31 Mart'tan önce ne dedik 'Eğer adaylarınız herhangi bir gayrimeşru, gayriyasal işlemlere girmediyse, katılmadıysa onlara söyleyecek sözümüz yok. Ama gayriyasal işler yapmışsa bizler de yasaları işletmek durumundayız ve işletiriz'. Hakkari şimdi bunun ilk adımı olmuştur. Şu anda hukuk da gereğini yapmıştır ve bundan sonra yapmaya devam edecektir."
'SÖZDE SİYASETÇİLERİN TERÖR ÖRGÜTÜNE KURYELİK YAPTIĞI UTANÇ VERİCİ HADİSELERE ŞAHİT OLDUK'
"Türkiye yakın geçmişte şehirlerimizin imkanlarının millete hizmet yerine teröristlere peşkeş çekildiği, terör örgütünün emrine verildiği, hendek ve çukur açmak için kullanıldığı kötü günler yaşamıştır. Bunları yaşamak istemiyoruz. Türkiye, sözde siyasetçilerin terör örgütüne ayakçılık ve kuryelik yaptığı utanç verici hadiselere şahit olmuştur. Milletimizin hafızasında derin izler bırakan bu acı olayların tekrarlanmasını hiçbirimiz istemeyiz buna izin de vermeyiz.

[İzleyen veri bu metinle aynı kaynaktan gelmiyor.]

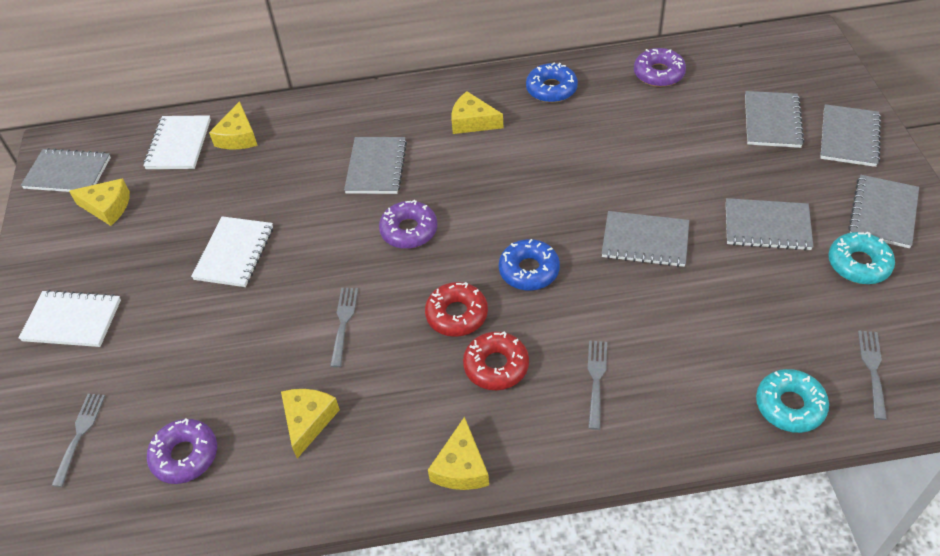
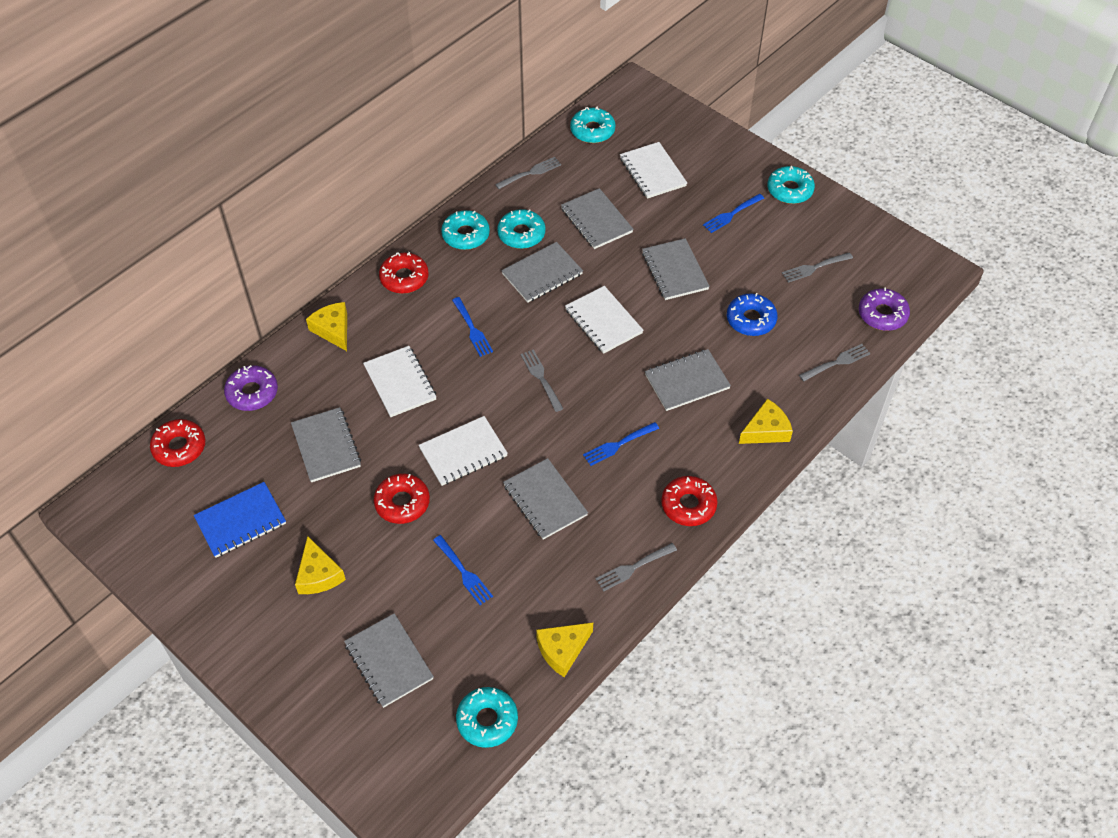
blue donut: [499,239,560,291] [526,62,578,103] = 2 -> [727,293,778,336] = 1
blue fork: none = 0 -> [433,535,493,605] [452,297,493,357] [583,422,659,466] [703,194,764,233] = 4
blue notebook: none = 0 -> [194,482,286,558] = 1
grey fork: [52,394,105,487] [330,288,358,367] [588,341,607,430] [858,330,887,420] = 4 -> [495,157,561,189] [520,349,563,412] [595,543,677,592] [782,252,853,283] [799,344,870,381] = 5
purple donut: [147,418,217,484] [379,200,437,249] [634,48,686,87] = 3 -> [224,365,278,411] [859,287,910,331] = 2
red donut: [425,282,488,337] [463,331,529,390] = 2 -> [150,419,205,467] [374,474,430,524] [379,252,429,294] [661,476,718,526] = 4
turquoise donut: [756,369,829,433] [828,232,895,284] = 2 -> [441,210,490,250] [456,687,518,748] [497,209,546,249] [570,107,616,143] [767,166,815,204] = 5
white notebook: [19,290,121,347] [143,115,211,169] [191,216,273,287] = 3 -> [363,346,436,417] [418,416,508,486] [565,286,644,354] [620,142,687,199] = 4
yellow cheese: [69,178,130,226] [209,101,258,150] [281,389,340,458] [428,417,489,490] [451,91,503,134] = 5 -> [295,536,346,594] [306,302,347,351] [536,623,593,677] [739,399,793,444] = 4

Terörle arasına mesafe koymadan hatta sırtını terör örgütüne yaslayarak siyaset yapılamayacağını artık herkesin kabullenmesi gerekiyor. Muhalefet partileri koro halinde bilindik ezberleri tekrarlamak yerine terör siyaset ilişkisini sorgulamalı, Kandil güdümlü siyasetin Türk demokrasisine verdiği zararların ortadan kaldırılmasına odaklanmalıdır. İlla bir tepki gösterilecekse hukuk çerçevesinde uygulanan idari tedbirlere değil Kandil'in belediyelere çökme girişimlerine göstermelidir.

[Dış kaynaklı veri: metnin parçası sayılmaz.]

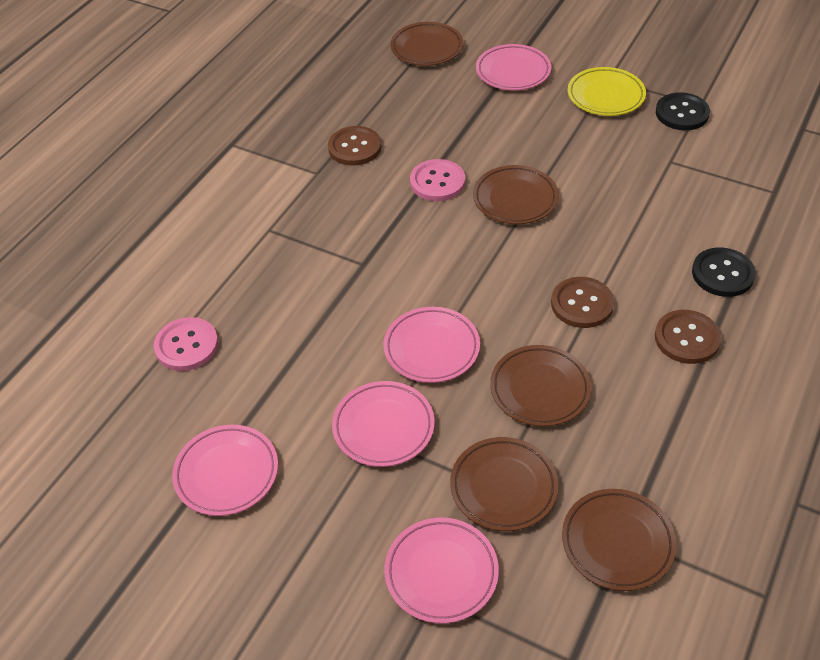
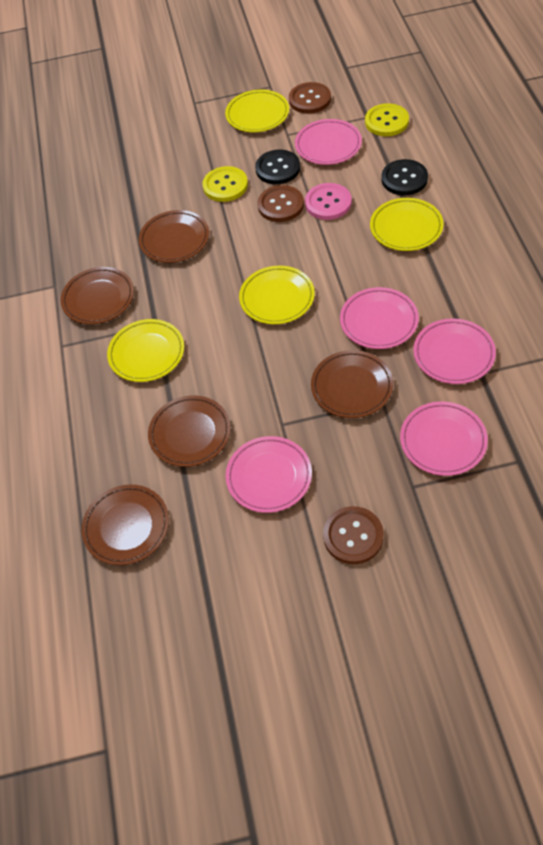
pink button: [154,317,218,371] [410,159,465,201] = 2 -> [305,183,352,220] = 1
yellow button: none = 0 -> [203,166,248,202] [365,103,409,136] = 2
yellow plate: [568,67,646,116] = 1 -> [107,319,184,382] [225,90,289,132] [239,266,315,324] [370,198,444,251] = 4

Şimdi bazıları çıkmış Meclis'te terör estirerek 'Belediyeler bizimdir' naraları atıyor. Belediyeler ne onlarındır ne terör örgütünündür. Belediyeler kimsenin arka bahçesi değildir. Belediyeler sırtını Kandil'e rastlayanların hiç değildir. nerede olursa olsun belediyeler halkımızındır, aziz milletimizindir."